Modern all-wheel anti-lock (AWAL) brake systems provide improved directional stability in stopping a vehicle in a skidding situation. Such AWAL brake systems typically include an electronic control unit (ECU) that receives wheel speed signals from speed sensors on the front and rear wheels. The ECU detects the impending onset of wheel lock-up by monitoring the speed of the wheels. When an impending lock-up is detected, the ECU takes control of the AWAL brake system, and rapidly pulses the brakes to prevent the brakes from locking the wheels, so that some measure of control is retained even if the braking surface is too slippery to allow normal braking.
When an impending lock-up is detected, the ECU actuates an AWAL isolation valve to close off the hydraulic connection between the brakes and the master cylinder in the base brake system, and the AWAL brake system takes over control of the brakes. A circulation pump in the AWAL brake system takes the place of the master cylinder during the operation of the AWAL brake system, and supplies a continual flow of pressurized hydraulic fluid to the brakes through apply and release valves that are opened and closed at a rapid rate by the (ECU) to cause the fluid pressure in the brakes to pulsate and allow a staccato rotation of the wheel. By rapidly opening and closing the apply and release valves in this manner, the brake pressure applied to the wheels can be modulated and closely controlled to maintain wheel slip within precise limits to optimize stability, steerability and stopping distance of the vehicle.

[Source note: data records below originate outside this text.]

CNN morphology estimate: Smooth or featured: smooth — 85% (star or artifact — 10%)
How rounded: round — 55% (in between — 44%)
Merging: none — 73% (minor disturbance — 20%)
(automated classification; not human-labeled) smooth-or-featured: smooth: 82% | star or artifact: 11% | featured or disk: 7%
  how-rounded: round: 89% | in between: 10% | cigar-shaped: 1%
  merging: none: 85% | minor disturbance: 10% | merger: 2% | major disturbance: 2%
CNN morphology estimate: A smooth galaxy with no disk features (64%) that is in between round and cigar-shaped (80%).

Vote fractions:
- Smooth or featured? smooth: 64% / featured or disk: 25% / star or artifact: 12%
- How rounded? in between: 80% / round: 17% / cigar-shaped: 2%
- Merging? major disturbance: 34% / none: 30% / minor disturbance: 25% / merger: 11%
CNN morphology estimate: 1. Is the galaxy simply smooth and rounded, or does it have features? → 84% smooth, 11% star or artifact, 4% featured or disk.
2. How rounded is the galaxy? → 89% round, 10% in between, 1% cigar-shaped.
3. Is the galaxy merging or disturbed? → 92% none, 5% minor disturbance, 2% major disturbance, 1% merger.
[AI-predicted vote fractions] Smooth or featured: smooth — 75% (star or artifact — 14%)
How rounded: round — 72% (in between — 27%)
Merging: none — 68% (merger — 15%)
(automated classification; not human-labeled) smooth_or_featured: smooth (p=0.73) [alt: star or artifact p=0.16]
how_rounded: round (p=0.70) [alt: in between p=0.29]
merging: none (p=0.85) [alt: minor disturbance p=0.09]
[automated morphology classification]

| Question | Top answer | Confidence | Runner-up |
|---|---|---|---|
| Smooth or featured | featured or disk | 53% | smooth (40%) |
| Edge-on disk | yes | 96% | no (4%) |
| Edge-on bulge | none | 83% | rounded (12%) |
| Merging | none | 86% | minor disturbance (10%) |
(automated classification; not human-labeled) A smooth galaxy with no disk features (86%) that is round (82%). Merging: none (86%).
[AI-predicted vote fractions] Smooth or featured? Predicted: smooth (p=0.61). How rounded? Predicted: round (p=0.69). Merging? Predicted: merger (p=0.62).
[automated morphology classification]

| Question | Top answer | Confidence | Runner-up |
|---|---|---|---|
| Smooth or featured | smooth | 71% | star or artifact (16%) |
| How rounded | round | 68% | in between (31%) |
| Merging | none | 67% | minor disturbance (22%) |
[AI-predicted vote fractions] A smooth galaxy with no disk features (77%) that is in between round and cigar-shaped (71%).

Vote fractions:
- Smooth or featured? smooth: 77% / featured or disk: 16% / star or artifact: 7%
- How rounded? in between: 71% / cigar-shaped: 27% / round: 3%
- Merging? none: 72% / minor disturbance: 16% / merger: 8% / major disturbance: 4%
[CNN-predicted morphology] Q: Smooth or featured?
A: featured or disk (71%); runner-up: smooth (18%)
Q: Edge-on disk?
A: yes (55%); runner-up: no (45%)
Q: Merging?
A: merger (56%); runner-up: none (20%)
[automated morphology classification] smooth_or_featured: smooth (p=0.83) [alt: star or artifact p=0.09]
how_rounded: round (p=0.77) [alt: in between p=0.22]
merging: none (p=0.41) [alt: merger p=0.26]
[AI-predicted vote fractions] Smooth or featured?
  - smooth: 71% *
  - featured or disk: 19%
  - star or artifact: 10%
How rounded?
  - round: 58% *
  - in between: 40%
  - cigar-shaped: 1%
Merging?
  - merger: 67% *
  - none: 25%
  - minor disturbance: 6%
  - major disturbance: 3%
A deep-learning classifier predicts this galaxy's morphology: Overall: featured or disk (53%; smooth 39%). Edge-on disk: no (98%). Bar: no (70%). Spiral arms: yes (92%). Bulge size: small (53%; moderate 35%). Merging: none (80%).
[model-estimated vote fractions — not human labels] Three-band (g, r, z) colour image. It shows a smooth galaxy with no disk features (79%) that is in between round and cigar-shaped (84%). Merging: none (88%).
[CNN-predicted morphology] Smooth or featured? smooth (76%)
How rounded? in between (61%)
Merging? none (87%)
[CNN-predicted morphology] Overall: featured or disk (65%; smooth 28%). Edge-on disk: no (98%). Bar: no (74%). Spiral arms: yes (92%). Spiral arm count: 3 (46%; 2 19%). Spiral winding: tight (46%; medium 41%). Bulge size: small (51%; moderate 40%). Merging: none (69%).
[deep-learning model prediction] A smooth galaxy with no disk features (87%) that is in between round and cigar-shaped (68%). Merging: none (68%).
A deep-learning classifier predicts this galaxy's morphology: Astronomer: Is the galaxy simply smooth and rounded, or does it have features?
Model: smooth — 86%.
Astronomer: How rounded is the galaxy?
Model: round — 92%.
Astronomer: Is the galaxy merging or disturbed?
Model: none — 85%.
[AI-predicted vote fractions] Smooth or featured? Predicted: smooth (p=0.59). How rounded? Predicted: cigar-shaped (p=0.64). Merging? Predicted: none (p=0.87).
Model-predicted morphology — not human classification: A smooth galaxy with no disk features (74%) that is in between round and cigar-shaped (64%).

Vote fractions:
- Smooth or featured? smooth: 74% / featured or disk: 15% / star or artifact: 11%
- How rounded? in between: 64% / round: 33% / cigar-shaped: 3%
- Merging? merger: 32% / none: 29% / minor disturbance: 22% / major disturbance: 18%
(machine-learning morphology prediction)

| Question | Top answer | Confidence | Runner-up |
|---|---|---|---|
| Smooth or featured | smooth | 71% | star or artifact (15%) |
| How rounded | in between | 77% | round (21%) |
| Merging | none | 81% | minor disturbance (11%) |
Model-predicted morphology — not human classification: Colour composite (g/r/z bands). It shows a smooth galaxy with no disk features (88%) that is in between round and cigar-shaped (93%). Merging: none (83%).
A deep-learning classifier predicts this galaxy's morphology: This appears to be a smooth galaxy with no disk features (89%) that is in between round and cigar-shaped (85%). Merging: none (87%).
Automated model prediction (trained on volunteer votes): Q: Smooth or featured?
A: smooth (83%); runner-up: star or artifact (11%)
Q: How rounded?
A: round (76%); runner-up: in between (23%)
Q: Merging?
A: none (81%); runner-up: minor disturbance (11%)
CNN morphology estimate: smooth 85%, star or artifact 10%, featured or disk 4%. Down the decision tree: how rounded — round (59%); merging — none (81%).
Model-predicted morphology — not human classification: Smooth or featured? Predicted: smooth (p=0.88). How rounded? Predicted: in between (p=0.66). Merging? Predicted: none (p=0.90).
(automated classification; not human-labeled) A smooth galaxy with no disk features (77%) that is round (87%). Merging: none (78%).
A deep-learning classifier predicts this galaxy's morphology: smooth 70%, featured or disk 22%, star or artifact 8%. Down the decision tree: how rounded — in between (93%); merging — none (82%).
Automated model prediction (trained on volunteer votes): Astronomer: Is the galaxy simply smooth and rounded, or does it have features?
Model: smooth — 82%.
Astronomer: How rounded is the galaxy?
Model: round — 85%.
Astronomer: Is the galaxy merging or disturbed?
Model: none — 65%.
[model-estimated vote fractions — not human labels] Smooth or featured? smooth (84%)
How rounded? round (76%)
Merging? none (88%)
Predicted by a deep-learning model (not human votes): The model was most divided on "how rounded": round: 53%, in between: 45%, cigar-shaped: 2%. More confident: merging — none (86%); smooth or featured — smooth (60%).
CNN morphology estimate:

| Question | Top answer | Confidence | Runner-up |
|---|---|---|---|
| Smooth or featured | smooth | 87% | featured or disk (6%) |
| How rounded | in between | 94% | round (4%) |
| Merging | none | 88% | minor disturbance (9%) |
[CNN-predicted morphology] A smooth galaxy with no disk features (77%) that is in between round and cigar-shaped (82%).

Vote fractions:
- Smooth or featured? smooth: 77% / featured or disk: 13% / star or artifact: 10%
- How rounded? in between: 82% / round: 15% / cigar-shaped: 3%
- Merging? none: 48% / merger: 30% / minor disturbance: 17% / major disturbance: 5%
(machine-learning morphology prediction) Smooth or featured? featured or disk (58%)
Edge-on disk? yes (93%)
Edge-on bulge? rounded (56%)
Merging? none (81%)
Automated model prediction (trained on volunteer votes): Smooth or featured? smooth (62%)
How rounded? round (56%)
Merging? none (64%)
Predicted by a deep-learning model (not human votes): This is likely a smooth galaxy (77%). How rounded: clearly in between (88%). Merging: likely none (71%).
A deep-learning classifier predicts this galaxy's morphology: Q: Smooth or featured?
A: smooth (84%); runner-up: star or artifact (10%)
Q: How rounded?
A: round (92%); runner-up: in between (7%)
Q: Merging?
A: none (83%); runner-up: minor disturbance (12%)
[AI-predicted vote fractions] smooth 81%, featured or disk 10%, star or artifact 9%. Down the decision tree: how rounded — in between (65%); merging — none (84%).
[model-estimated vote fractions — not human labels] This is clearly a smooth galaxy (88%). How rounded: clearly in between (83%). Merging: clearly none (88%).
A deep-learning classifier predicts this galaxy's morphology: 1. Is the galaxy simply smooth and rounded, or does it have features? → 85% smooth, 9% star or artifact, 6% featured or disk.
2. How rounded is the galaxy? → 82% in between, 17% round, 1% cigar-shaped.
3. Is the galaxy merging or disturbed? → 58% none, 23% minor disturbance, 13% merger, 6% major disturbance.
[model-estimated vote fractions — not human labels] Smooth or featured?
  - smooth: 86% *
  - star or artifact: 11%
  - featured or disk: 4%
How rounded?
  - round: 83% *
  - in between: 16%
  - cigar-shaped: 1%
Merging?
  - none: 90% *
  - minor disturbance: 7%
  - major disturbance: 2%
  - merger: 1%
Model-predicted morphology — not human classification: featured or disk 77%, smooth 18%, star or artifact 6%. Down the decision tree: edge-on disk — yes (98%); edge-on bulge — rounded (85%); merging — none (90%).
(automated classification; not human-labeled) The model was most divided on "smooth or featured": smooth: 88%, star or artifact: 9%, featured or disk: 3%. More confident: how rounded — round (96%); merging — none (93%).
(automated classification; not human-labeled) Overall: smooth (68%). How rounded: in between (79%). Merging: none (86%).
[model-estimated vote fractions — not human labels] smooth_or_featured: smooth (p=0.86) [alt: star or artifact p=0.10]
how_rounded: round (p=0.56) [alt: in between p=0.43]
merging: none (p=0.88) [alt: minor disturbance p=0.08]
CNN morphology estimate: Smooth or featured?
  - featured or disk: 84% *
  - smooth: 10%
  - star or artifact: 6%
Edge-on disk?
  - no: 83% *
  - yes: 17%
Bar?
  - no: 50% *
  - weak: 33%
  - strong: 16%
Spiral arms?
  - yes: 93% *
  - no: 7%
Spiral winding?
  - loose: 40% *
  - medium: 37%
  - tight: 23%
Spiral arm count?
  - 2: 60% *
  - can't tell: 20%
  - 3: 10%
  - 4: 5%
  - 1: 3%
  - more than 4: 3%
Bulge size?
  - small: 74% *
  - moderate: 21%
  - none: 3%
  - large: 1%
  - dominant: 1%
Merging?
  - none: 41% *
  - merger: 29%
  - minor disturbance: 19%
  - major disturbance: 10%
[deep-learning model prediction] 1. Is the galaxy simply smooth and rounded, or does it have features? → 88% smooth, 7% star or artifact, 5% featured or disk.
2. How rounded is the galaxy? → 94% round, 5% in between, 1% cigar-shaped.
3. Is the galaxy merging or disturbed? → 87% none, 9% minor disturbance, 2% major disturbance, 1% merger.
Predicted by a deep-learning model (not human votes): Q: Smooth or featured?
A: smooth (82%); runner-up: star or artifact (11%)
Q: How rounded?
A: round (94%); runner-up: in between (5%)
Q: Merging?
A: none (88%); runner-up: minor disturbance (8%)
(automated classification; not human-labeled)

Another function typically performed by an AWAL brake system is known as dynamic rear proportioning (DRP). In performing DRP, the ECU will monitor and compare the speeds of the front and rear wheels, and control the AWAL apply and release valves in a manner that limits the pressure applied to the rear brakes to a value proportionally lower than the pressure applied to the front brakes, so that the rear brakes will always be slipping a predetermined amount in relation to the front brakes. The object of DRP is to promote enhanced directional stability through yaw reduction during braking by ensuring that the rear wheels never lock up before the front wheels. Because the AWAL brake system continually monitors the speed of the front and rear wheels during DRP operation, the AWAL system can detect differences in stopping performance of a vehicle such as a light truck when it is operating empty or carrying a load, and adjust the proportion of brake pressure applied to the front and rear wheels accordingly.
Such AWAL brake systems with DRP add considerable complexity and cost to the brake system, due to the necessity for the pump and associated controls. This additional cost and complexity has precluded installation of four-wheel ABS systems as standard equipment on all four-wheeled vehicles.
For the last several decades, however, a significant percentage of light trucks and vans that are not equipped with an AWAL brake system have been equipped with pump-less anti-lock brake systems that operate only on the rear wheels of the vehicle. In the automotive industry, such systems are sometimes known as rear wheel anti-lock (RWAL) brake systems. These systems have been shown to offer significant improvements in directional stability during braking at a lower cost that a full AWAL brake system, because RWAL systems have fewer and less costly components than AWAL brake systems.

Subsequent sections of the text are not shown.